The report admits that it is still difficult to “ascertain a principled pattern for when the SEC will require a settling defendant to admit wrongdoing”. But the SEC did obtain admissions in some cases in the first half of 2016. “There’s no clear pattern for the admission of guilt following an enforcement action,” said Lanpher. “Where there is little in dispute, for example technical violations regarding blue sheet data, where there is clear liability and factual proof, you can expect an admission of fault. The other cases where there has been an admission are primarily those that involve a significant figure in the industry. But there are also many of the same kinds of cases where there is no admission required by the SEC, so it is very difficult to predict.”
Enforcement Director Andrew Ceresney told the attendees at a January 2016 Directors’ Forum that SEC accounting and financial reporting enforcement actions had more than doubled since 2013. He also highlighted that it had charged over 175 individuals in reporting and disclosure matters in the last two years. To go with this rising focus on accounting fraud, the SEC launched a new Corporate Issuer Risk Assessment tool. Asked where this renewed focus on accounting fraud originated, Lanpher said that it was a return to form, not a change of direction. “Enforcement Director Andrew Ceresney made a speech a few years ago where he pointed to the fact that accounting fraud cases were way down and he wondered why, noting that he questioned whether there was actually a reduction in accounting problems.

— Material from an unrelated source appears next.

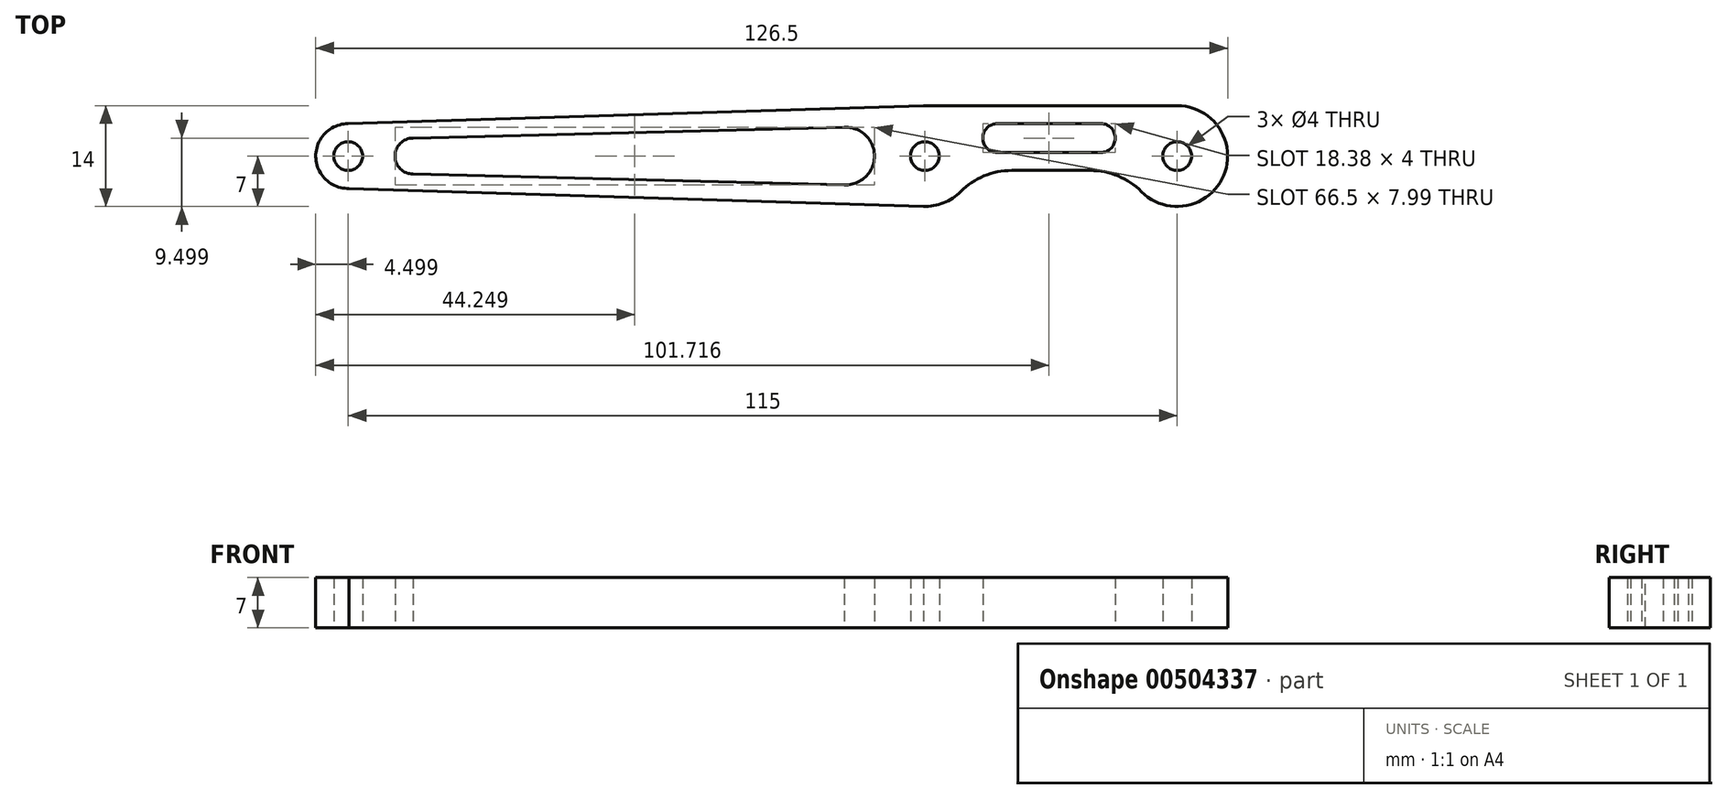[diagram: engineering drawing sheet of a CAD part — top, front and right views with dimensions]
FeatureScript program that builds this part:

It’s more likely that the financial crisis shifted the Commission’s focus away from these bread and butter cases and it is now refocusing its attention.”

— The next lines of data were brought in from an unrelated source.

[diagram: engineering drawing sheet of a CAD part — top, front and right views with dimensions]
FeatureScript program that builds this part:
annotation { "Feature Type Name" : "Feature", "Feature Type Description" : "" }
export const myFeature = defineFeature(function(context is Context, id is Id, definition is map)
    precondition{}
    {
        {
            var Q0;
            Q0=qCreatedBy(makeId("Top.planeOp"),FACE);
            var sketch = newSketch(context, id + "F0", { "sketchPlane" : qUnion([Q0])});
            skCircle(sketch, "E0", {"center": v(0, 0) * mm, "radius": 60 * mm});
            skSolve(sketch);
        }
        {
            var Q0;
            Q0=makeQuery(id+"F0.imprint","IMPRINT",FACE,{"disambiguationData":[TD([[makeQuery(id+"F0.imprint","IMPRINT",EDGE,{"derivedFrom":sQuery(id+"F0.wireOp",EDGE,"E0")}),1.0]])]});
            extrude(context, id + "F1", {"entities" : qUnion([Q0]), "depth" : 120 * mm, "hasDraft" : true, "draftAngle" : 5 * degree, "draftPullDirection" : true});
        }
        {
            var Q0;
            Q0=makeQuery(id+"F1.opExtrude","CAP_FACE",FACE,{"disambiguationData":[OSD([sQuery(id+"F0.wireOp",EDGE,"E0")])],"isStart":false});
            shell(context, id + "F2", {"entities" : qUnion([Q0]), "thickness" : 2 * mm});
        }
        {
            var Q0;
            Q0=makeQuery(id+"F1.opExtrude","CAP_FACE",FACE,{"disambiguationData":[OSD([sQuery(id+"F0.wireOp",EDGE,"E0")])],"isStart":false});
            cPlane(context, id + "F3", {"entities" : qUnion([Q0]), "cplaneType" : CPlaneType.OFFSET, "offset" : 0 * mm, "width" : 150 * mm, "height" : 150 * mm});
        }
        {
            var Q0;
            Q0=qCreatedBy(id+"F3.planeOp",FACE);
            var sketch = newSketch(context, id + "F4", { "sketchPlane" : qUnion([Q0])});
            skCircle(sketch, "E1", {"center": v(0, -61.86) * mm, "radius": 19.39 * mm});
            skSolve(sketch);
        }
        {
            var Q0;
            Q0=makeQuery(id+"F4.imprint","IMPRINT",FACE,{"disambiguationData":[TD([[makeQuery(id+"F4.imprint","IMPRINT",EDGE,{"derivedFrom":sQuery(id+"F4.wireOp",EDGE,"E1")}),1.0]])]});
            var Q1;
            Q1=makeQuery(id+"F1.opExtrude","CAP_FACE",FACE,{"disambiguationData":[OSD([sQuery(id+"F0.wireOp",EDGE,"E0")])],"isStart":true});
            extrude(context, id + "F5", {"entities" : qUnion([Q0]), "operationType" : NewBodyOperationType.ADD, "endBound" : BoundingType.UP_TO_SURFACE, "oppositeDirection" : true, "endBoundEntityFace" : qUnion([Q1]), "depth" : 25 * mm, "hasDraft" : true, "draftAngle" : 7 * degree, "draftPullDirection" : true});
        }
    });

In addition, the SEC’s Division of Corporation Finance also updated its Compliance and Disclosure Interpretations (C&DIs) on May 17, 2016, tightening the rules on using non-GAAP accounting. Shearman expects that, in the future, the SEC will claim that a failure to comply with these C&DIs justifies enforcement actions. The Commission is also using “data mining and other technologies to detect potential financial misconduct before it becomes public”, and announced the formation of the Financial Reporting and Audit Group (FRAud Group) and introduced its Corporate Issuer Risk Assessment program (CIRA) in 2015. These are likely to lead to more enforcement actions rather than less.

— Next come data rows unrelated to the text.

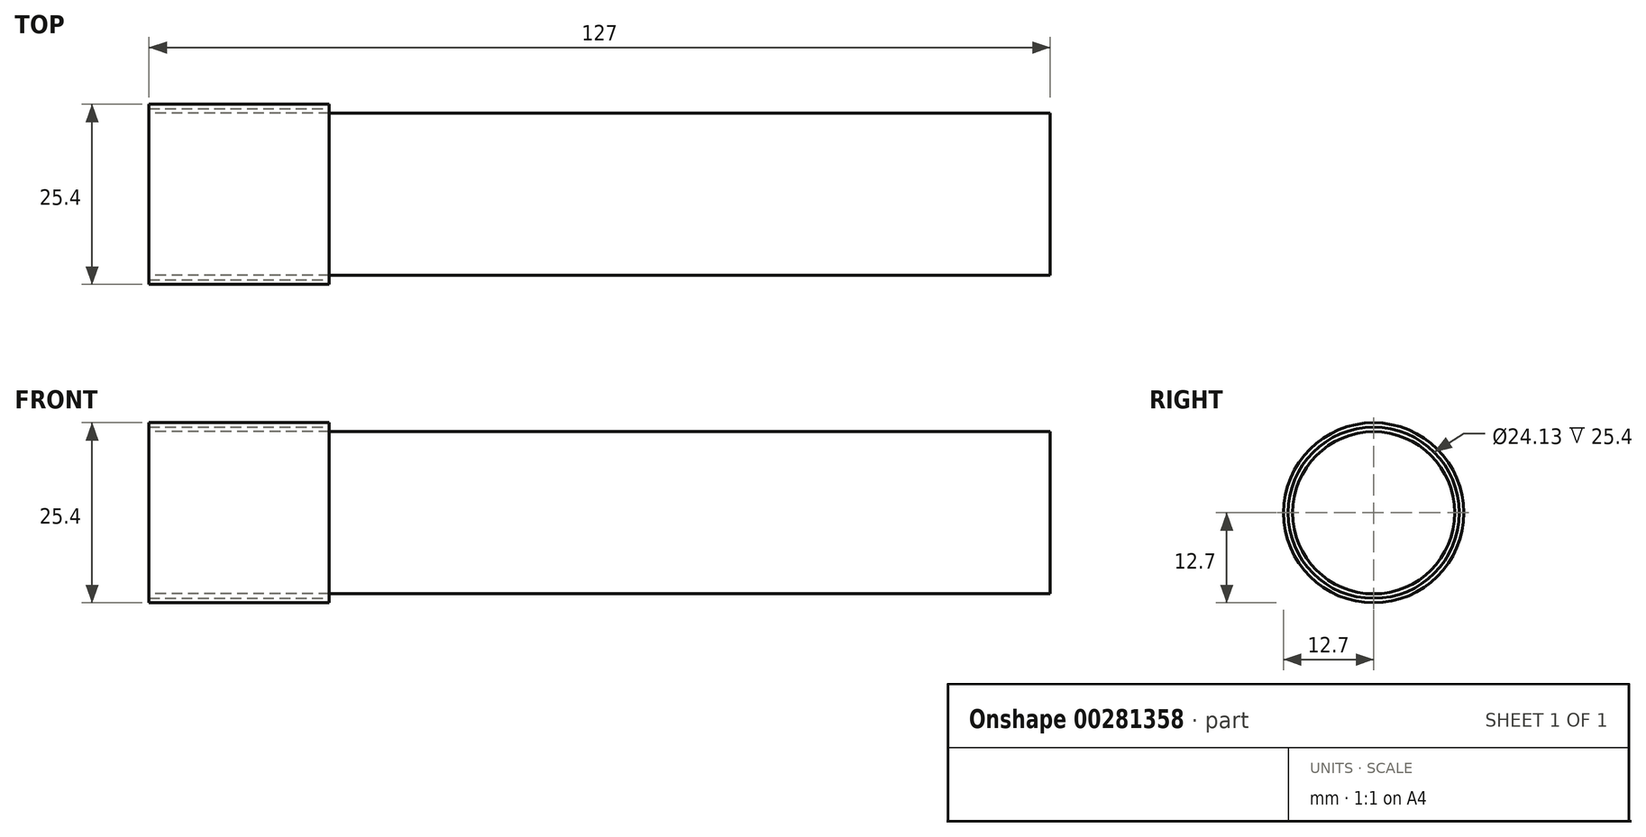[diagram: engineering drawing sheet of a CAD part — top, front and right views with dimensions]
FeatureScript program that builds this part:
annotation { "Feature Type Name" : "Feature", "Feature Type Description" : "" }
export const myFeature = defineFeature(function(context is Context, id is Id, definition is map)
    precondition{}
    {
        {
            var Q0;
            Q0=qCreatedBy(makeId("Right.planeOp"),FACE);
            var sketch = newSketch(context, id + "F0", { "sketchPlane" : qUnion([Q0])});
            skCircle(sketch, "E0", {"center": v(0, 0) * mm, "radius": 12.7 * mm});
            skSolve(sketch);
        }
        {
            var Q0;
            Q0=makeQuery(id+"F0.imprint","IMPRINT",FACE,{"disambiguationData":[TD([[makeQuery(id+"F0.imprint","IMPRINT",EDGE,{"derivedFrom":sQuery(id+"F0.wireOp",EDGE,"E0")}),1.0]])]});
            extrude(context, id + "F1", {"entities" : qUnion([Q0]), "depth" : 25.4 * mm});
        }
        {
            var Q0;
            Q0=makeQuery(id+"F1.opExtrude","CAP_FACE",FACE,{"disambiguationData":[OSD([sQuery(id+"F0.wireOp",EDGE,"E0")])],"isStart":false});
            var sketch = newSketch(context, id + "F2", { "sketchPlane" : qUnion([Q0])});
            skPoint(sketch, "E1", {"position": v(0, 0) * mm});
            skSolve(sketch);
        }
        {
            var Q0;
            Q0=sQuery(id+"F2.wireOp",VERTEX,"E1");
            var Q1;
            Q1=makeQuery(id+"F1.opExtrude","SWEPT_BODY",BODY,{"disambiguationData":[OSD([sQuery(id+"F0.wireOp",EDGE,"E0")])]});
            hole(context, id + "F3", {"style" : HoleStyle.SIMPLE, "endStyle" : HoleEndStyle.THROUGH, "holeDiameter" : 24.13 * mm, "tappedDepth" : 76.2 * mm, "tapClearance" : 3, "startFromSketch" : true, "locations" : qUnion([Q0]), "scope" : qUnion([Q1])});
        }
        {
            var Q0;
            Q0=qCreatedBy(makeId("Right.planeOp"),FACE);
            var sketch = newSketch(context, id + "F4", { "sketchPlane" : qUnion([Q0])});
            skCircle(sketch, "E2", {"center": v(0, 0) * mm, "radius": 11.43 * mm});
            skSolve(sketch);
        }
        {
            var Q0;
            Q0=makeQuery(id+"F4.imprint","IMPRINT",FACE,{"disambiguationData":[TD([[makeQuery(id+"F4.imprint","IMPRINT",EDGE,{"derivedFrom":sQuery(id+"F4.wireOp",EDGE,"E2")}),1.0]])]});
            extrude(context, id + "F5", {"entities" : qUnion([Q0]), "depth" : 127 * mm});
        }
        {
            var Q0;
            Q0=qCreatedBy(makeId("Top.planeOp"),FACE);
            var sketch = newSketch(context, id + "F6", { "sketchPlane" : qUnion([Q0])});
            skCircle(sketch, "E3", {"center": v(38.47, 0) * mm, "radius": 4.78 * mm});
            skSolve(sketch);
        }
        {
            var Q0;
            Q0=sQuery(id+"F6.wireOp",EDGE,"E3");
            extrude(context, id + "F7", {"bodyType" : ToolBodyType.SURFACE, "operationType" : NewBodyOperationType.ADD, "flatOperationType" : FlatOperationType.REMOVE, "surfaceEntities" : qUnion([Q0]), "offsetDistance" : 25.4 * mm, "depth" : 16.1 * mm, "hasSecondDirection" : true, "secondDirectionOppositeDirection" : true, "secondDirectionDepth" : 15.38 * mm, "domain" : OperationDomain.MODEL});
        }
    });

Last year, a three-judge panel in the Eleventh Circuit placed a “statute of limitations” on the SEC for cases filed more than five years after the misconduct.Such a ruling would seem to allow every Wall St banker involved in the conduct that led to the crisis to be let off, but this is not the case. “It would be an oversimplification to say that the five-year statute of limitations decision could absolve anyone not currently under investigation for activities that might have led to the financial crisis. For example, under FIRREA [Financial Institutions Reform, Recovery, and Enforcement Act], the Department of Justice has up to 10 years to prosecute in certain cases involving banks and financial institutions, so it can still bring cases. In addition, the SEC could investigate if it thought misconduct was ongoing or where it believes individuals took actions to evade detection into the limitations period. This ruling will make it more difficult to bring prosecutions but it will not close them down.” So there’s hope yet.

Note: Since this article was written the SEC has announced that awards to whistleblowers have surpassed the $100m mark.